Amazon to "ride the bullet" again?
February 9, 2009 | 9:32 am
By Chris Meadows
History really is repeating itself today.
You will probably get tired of Amazon news by the time this day is over, and certainly we will wait the bulk of our coverage until Amazon actually makes its announcements. (Engadget is tweeting the 10 a.m. ET press conference live, here.) However, I noticed something in this Wall Street Journal story that simply required comment.
It appears that Amazon will announce it has acquired a Stephen King work for exclusive publication on its Kindle. The work will apparently feature an e-book device prominently in the story itself. (King has already written a novel in which cell phones kill everyone who uses them. One wonders if King is going to do something similar for e-book readers now?)
King and e-books have a long, sordid history. King’s novella "Riding the Bullet" was released exclusively as an e-book as a publicity stunt, and became one of the first e-book bestsellers. The book’s e-success inspired King to leverage the e-book phenomenon to throw one of his old unfinished projects up on the Internet and see if enough people would shell out to make it worthwhile for him to finish it. Thus was born The Plant.
Unfortunately, King set highly unrealistic conditions for the e-book project to "succeed" and hence be continued. He required a certain percentage of all downloads be paid for, at $1 each—and counted each download separately.
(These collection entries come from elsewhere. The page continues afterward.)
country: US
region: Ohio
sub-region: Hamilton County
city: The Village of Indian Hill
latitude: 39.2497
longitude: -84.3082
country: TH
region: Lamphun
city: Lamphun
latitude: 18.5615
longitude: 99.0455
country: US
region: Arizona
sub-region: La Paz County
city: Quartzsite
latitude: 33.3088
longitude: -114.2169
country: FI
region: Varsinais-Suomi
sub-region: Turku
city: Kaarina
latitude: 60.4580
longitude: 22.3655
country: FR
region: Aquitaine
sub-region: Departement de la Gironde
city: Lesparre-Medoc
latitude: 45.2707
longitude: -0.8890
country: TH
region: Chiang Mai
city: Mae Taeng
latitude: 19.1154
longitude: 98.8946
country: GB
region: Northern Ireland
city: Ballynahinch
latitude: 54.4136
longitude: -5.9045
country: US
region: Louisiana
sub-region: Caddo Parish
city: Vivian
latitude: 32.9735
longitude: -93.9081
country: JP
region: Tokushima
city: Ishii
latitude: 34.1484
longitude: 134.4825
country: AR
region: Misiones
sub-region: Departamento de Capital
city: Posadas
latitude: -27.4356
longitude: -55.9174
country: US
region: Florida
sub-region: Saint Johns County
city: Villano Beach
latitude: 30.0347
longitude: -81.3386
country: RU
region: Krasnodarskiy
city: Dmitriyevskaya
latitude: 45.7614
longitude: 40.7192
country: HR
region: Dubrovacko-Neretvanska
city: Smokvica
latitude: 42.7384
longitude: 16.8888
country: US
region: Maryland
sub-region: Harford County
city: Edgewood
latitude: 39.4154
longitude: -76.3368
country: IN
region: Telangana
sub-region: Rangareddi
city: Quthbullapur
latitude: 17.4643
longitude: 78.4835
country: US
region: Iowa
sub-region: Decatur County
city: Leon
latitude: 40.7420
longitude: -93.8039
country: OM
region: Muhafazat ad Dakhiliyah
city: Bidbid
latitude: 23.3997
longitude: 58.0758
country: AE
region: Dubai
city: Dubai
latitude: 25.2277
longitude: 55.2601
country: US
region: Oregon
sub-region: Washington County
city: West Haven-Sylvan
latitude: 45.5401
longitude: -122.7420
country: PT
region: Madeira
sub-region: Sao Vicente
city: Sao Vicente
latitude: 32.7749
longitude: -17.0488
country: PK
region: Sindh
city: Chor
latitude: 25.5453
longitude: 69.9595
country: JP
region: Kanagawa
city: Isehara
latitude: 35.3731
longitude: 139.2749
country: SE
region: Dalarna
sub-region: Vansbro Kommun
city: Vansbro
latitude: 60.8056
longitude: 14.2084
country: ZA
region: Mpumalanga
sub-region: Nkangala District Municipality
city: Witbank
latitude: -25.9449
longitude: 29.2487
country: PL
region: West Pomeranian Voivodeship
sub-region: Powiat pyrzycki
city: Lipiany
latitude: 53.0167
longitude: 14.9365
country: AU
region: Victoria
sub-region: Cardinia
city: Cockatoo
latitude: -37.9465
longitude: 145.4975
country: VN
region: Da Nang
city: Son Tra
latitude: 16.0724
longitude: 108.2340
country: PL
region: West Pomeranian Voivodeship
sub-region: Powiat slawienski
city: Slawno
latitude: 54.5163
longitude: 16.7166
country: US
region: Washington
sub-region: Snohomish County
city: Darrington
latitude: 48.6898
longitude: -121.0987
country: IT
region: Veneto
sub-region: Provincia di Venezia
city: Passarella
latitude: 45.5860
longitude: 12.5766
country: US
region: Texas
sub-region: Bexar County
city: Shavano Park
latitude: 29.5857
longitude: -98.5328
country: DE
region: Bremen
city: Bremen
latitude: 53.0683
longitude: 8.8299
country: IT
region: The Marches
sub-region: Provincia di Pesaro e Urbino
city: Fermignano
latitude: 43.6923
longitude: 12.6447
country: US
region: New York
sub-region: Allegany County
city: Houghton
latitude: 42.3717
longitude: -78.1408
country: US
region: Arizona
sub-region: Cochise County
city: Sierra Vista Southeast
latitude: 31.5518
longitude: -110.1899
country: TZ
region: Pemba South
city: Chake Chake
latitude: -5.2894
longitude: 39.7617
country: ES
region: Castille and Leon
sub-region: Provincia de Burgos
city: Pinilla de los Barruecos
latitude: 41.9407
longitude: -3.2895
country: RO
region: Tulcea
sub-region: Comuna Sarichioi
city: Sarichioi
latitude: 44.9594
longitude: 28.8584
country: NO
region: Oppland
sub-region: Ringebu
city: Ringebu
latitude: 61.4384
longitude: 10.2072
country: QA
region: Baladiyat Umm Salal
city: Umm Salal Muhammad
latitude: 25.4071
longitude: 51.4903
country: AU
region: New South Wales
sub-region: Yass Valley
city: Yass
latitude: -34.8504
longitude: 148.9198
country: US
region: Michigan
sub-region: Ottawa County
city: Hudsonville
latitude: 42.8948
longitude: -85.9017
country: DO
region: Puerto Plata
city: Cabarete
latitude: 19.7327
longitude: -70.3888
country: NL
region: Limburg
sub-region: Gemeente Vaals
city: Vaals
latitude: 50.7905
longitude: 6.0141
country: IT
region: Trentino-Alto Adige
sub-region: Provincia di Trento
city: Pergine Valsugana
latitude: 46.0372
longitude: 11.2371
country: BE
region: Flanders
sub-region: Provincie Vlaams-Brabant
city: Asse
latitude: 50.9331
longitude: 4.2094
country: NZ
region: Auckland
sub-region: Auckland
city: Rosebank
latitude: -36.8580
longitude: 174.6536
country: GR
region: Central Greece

So, if a person downloaded a copy for his desktop and a copy in a different format for his PDA, he would be required to pay twice—unlike such stores as Baen, who would let purchasers download a book in any format as often as they wanted after they had paid for it once.
It was easy to predict what would happen next. The percentage of paying customers eventually fell below King’s requirement, so he ceased work on the book halfway through. Having only earned a paltry $463,832 in profits after costs were deducted, he felt it was a better use of his time to move on to other projects. Clearly, the market was simply not mature for e-books yet if writing half a novel could not even earn him half a million dollars.
Although, looking back, it is hard to see how much the success of The Plant could have helped the e-book market in the absence of mature e-ink technology, it was certainly not helpful for an author of King’s stature to declare loudly that the market was not there yet.
And now the wheel turns around again, and the myopic mega-selling horror novelist has again set his keyboard on e-books. Let’s hope that the third time is the charm.